- Work instructions -
Your answer should hold only the lines from the one with "focal_mm: 33.3" through the end of the records, repeated exactly and minus any pictures.
═══ Input ═══
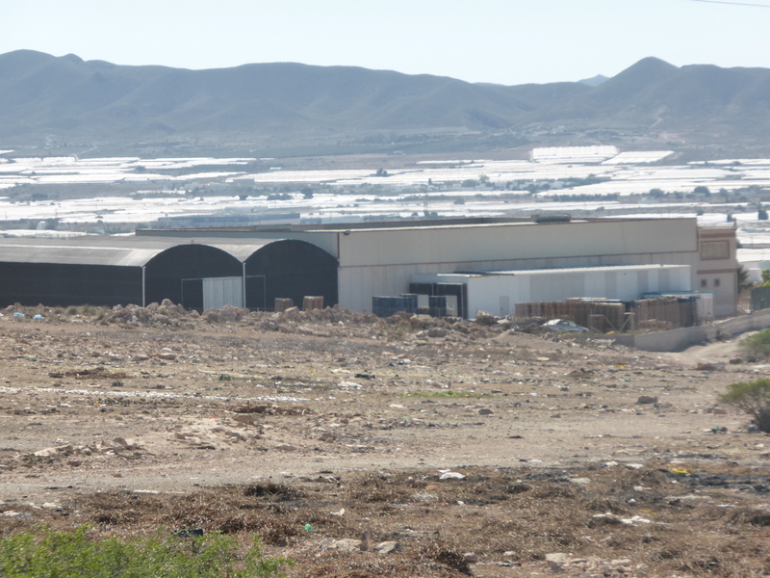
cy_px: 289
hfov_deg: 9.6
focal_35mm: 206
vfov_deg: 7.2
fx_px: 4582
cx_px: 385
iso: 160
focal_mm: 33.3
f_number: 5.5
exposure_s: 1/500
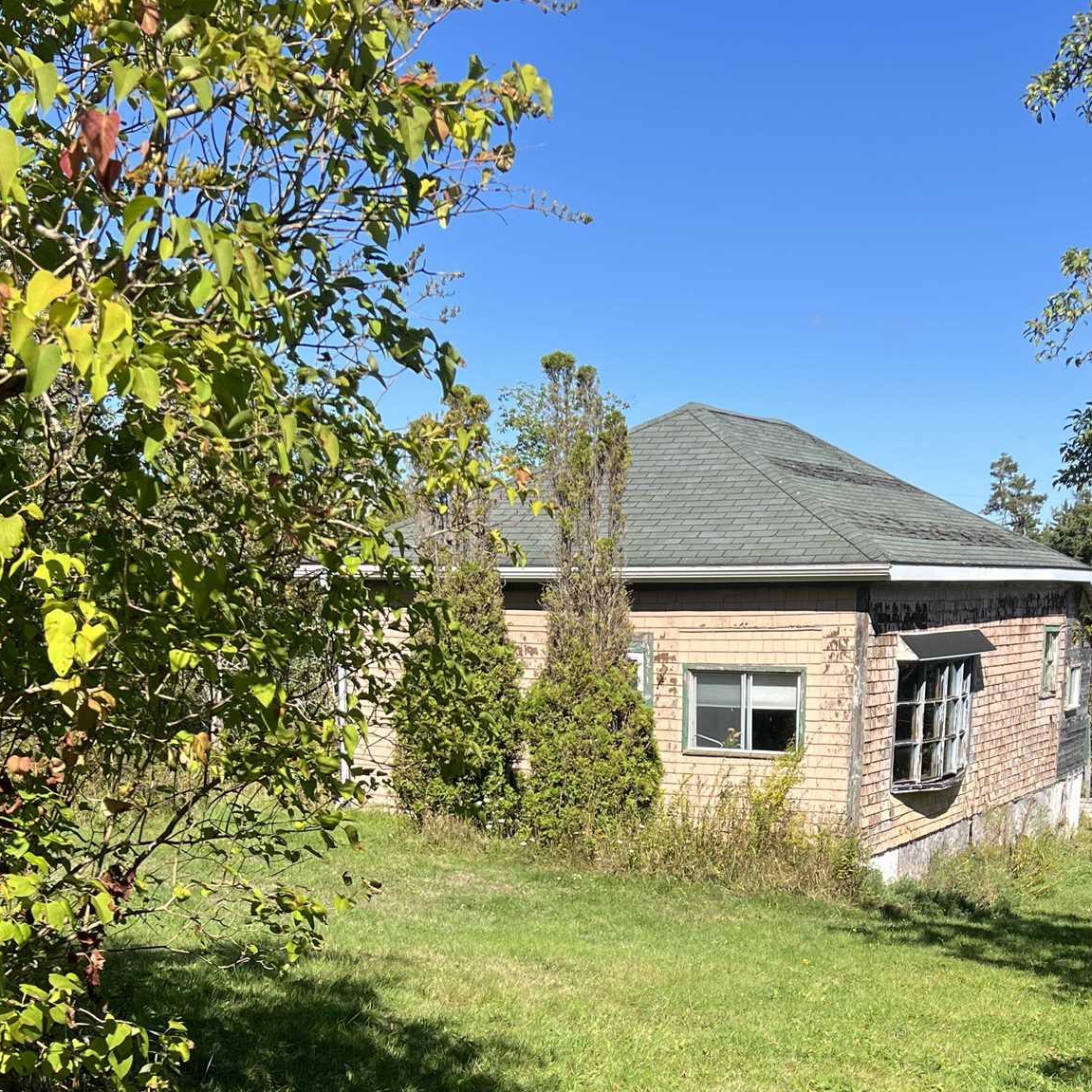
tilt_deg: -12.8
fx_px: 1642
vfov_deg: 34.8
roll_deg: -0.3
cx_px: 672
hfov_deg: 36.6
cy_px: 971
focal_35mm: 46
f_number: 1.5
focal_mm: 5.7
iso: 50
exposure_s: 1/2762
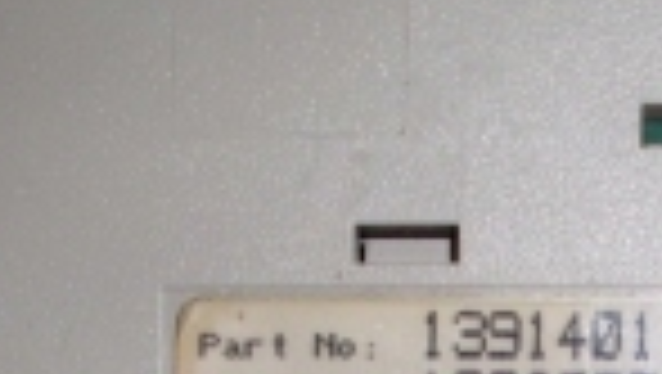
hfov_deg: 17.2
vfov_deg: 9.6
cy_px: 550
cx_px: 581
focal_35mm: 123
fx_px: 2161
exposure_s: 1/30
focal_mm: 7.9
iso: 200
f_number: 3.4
═══
- Solution to the problem -
focal_mm: 33.3
f_number: 5.5
exposure_s: 1/500
tilt_deg: -12.8
fx_px: 1642
vfov_deg: 34.8
roll_deg: -0.3
cx_px: 672
hfov_deg: 36.6
cy_px: 971
focal_35mm: 46
f_number: 1.5
focal_mm: 5.7
iso: 50
exposure_s: 1/2762
hfov_deg: 17.2
vfov_deg: 9.6
cy_px: 550
cx_px: 581
focal_35mm: 123
fx_px: 2161
exposure_s: 1/30
focal_mm: 7.9
iso: 200
f_number: 3.4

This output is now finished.